**ASSIGNMENT**
Starting at the line with "2. **Alternativ: Wake-on-Lan**: Sind" and going on through the line with "wie gewohnt weiter", reproduce each line in the records below exactly and nothing more.

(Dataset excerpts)
········
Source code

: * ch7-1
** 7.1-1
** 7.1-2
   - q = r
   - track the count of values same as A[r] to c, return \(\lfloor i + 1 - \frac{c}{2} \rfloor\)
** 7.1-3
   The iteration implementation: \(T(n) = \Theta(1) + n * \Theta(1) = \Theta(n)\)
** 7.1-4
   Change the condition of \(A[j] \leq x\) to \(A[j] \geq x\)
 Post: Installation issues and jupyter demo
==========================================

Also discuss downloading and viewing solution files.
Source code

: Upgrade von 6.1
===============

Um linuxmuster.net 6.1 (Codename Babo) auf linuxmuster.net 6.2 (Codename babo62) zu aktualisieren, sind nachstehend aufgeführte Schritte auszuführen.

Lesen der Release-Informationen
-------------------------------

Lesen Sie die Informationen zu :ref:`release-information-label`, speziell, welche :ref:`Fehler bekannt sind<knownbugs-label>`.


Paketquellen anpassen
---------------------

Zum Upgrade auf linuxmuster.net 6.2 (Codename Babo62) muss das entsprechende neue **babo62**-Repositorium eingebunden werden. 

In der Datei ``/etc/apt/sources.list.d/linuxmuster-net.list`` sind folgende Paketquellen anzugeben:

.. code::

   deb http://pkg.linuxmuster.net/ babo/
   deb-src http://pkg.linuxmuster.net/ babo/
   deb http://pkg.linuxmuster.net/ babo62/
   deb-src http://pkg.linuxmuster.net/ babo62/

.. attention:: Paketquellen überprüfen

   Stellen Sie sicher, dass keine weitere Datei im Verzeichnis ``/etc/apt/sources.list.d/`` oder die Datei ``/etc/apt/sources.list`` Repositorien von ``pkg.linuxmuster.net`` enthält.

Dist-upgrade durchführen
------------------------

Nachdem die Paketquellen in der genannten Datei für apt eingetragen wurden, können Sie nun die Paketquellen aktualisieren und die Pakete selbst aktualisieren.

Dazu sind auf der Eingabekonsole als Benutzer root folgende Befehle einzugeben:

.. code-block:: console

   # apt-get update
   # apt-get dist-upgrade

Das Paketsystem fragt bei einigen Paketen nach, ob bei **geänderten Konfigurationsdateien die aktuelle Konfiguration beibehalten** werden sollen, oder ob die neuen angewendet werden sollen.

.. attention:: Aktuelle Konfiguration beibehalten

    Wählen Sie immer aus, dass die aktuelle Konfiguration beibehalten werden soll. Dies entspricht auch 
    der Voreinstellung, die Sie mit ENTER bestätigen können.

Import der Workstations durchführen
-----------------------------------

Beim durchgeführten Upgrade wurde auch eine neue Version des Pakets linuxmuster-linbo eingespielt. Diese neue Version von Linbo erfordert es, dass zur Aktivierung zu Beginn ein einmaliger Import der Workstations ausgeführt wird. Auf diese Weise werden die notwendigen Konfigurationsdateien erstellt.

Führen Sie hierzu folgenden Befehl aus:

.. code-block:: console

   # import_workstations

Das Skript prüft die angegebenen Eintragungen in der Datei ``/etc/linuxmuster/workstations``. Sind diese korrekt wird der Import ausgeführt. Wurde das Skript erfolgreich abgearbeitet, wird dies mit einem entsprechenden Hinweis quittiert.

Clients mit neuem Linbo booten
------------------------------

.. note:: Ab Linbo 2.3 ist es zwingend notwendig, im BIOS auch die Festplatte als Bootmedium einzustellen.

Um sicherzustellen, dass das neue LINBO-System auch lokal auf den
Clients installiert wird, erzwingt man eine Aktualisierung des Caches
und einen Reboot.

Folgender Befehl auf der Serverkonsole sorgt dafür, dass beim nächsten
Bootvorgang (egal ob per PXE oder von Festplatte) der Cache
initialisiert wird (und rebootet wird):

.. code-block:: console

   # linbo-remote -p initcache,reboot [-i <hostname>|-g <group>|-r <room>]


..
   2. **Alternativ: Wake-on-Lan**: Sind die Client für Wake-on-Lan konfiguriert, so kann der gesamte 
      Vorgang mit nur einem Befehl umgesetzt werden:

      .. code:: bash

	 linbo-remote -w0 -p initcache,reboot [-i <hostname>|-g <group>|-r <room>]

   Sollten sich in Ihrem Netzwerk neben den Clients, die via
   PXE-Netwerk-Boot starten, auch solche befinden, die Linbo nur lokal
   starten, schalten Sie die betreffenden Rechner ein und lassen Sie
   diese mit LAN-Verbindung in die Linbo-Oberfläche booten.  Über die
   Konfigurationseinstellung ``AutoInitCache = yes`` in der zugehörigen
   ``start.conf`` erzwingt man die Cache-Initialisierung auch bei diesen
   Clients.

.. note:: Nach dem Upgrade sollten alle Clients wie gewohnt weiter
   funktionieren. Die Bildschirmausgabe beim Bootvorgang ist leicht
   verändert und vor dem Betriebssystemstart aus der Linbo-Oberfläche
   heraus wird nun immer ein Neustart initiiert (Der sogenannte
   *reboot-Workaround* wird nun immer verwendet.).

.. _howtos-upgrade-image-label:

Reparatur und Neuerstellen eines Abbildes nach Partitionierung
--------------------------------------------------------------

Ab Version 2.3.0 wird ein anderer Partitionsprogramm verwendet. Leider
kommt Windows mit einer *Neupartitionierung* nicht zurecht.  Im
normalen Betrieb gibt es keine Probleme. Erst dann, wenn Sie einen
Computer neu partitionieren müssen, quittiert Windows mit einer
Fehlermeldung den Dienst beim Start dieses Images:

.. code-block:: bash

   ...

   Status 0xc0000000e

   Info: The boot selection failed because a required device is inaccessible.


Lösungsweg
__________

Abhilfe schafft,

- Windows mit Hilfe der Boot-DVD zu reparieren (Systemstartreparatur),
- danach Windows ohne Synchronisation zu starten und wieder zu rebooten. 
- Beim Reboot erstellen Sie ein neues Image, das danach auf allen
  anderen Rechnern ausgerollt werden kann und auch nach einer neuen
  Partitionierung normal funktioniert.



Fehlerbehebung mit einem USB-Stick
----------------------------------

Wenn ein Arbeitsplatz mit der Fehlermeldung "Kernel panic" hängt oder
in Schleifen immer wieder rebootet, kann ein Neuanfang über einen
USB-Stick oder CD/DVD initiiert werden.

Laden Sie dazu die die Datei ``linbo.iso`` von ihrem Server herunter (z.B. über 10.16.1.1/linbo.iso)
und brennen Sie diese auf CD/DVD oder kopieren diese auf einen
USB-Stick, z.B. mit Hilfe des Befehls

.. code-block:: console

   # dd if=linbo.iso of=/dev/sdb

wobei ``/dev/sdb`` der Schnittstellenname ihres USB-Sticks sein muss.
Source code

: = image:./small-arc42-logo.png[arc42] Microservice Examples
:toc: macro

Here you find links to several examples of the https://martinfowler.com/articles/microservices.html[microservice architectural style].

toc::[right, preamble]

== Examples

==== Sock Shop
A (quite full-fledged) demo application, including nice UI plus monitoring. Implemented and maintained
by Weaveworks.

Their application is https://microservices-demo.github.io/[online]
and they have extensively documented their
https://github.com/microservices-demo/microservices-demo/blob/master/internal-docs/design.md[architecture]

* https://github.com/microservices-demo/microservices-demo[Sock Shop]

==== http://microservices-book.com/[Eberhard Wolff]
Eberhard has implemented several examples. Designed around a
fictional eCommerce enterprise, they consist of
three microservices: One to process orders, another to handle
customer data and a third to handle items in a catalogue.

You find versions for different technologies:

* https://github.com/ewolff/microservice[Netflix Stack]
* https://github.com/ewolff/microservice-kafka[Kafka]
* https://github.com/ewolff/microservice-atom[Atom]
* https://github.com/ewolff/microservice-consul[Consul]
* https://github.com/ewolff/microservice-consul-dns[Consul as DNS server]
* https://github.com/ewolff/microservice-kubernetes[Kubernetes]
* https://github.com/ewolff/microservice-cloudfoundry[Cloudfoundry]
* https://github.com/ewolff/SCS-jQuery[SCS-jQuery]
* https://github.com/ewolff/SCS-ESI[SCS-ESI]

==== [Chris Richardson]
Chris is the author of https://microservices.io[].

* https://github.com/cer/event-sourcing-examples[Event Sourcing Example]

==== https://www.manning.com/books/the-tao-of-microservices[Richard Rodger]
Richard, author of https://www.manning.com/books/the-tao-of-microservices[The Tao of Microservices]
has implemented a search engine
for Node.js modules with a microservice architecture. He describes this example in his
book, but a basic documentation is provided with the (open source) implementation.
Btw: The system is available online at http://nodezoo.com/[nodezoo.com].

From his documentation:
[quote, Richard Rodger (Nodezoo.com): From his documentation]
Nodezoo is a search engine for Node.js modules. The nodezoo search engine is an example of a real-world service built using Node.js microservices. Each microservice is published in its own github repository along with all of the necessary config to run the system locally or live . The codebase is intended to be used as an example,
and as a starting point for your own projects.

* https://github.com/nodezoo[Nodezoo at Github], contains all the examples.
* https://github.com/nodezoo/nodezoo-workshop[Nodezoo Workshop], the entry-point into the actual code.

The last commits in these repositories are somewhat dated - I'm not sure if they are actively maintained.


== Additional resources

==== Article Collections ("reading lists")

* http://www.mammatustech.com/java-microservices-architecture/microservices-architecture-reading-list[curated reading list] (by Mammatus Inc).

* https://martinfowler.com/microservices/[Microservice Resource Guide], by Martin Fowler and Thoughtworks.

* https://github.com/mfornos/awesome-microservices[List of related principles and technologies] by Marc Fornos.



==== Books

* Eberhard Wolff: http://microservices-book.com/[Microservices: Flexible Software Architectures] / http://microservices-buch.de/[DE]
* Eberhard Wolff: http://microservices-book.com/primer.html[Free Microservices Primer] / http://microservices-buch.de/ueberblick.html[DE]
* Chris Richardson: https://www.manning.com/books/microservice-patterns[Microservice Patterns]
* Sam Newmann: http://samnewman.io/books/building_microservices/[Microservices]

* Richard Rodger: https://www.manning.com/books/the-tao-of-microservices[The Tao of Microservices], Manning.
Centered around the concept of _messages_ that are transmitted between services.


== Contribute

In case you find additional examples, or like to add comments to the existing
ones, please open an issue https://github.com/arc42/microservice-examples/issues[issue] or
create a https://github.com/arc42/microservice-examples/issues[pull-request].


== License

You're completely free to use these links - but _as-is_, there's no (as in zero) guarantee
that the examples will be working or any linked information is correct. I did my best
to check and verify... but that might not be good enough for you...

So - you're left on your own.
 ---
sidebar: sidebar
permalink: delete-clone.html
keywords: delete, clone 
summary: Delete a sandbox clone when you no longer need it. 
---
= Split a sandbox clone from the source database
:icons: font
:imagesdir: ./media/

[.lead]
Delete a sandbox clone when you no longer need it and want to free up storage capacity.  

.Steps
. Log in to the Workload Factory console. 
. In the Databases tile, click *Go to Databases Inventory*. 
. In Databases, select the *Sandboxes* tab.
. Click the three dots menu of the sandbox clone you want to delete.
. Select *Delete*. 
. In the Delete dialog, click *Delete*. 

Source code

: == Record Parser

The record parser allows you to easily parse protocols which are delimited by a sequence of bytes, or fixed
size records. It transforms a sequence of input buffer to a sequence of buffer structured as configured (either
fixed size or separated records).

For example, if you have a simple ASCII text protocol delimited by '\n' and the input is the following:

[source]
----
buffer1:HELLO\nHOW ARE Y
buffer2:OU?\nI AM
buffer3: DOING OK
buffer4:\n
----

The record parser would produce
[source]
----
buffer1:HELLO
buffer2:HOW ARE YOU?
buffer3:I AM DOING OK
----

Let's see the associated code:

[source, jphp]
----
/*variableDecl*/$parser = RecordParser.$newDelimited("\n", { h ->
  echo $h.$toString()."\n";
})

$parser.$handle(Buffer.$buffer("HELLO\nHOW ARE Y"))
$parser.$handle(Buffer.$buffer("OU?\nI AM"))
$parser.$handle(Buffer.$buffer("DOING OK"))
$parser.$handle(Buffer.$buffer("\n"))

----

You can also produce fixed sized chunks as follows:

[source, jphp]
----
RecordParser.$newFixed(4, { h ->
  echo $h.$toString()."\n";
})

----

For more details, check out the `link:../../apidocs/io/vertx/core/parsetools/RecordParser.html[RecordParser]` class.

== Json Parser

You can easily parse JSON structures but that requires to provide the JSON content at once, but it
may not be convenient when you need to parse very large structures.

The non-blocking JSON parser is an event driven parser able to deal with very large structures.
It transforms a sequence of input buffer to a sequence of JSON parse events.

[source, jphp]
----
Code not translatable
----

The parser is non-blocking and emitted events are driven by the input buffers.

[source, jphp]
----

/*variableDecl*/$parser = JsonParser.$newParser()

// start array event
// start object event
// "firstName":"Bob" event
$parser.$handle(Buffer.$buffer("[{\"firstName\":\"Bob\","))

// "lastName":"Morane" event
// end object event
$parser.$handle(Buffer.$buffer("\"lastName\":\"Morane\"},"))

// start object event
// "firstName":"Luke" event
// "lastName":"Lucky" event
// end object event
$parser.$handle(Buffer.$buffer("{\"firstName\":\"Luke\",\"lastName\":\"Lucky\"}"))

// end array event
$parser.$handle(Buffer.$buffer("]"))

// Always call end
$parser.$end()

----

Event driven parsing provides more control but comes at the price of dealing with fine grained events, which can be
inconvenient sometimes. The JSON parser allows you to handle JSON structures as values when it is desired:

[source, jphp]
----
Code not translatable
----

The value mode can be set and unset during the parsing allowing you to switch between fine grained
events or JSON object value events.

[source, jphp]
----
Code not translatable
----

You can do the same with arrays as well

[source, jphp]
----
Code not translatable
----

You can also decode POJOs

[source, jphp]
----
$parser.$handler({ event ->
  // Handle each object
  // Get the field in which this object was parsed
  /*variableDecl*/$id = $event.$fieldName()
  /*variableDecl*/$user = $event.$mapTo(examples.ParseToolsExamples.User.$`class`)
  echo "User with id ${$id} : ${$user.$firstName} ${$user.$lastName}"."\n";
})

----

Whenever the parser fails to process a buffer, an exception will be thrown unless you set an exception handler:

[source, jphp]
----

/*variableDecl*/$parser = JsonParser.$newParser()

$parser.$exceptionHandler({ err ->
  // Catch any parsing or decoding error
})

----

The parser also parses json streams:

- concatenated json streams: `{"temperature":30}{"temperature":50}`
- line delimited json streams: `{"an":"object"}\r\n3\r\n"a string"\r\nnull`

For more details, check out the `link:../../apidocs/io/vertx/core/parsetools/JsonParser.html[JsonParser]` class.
········
**FINISHED TASK**
   2. **Alternativ: Wake-on-Lan**: Sind die Client für Wake-on-Lan konfiguriert, so kann der gesamte 
      Vorgang mit nur einem Befehl umgesetzt werden:

      .. code:: bash

	 linbo-remote -w0 -p initcache,reboot [-i <hostname>|-g <group>|-r <room>]

   Sollten sich in Ihrem Netzwerk neben den Clients, die via
   PXE-Netwerk-Boot starten, auch solche befinden, die Linbo nur lokal
   starten, schalten Sie die betreffenden Rechner ein und lassen Sie
   diese mit LAN-Verbindung in die Linbo-Oberfläche booten.  Über die
   Konfigurationseinstellung ``AutoInitCache = yes`` in der zugehörigen
   ``start.conf`` erzwingt man die Cache-Initialisierung auch bei diesen
   Clients.

.. note:: Nach dem Upgrade sollten alle Clients wie gewohnt weiter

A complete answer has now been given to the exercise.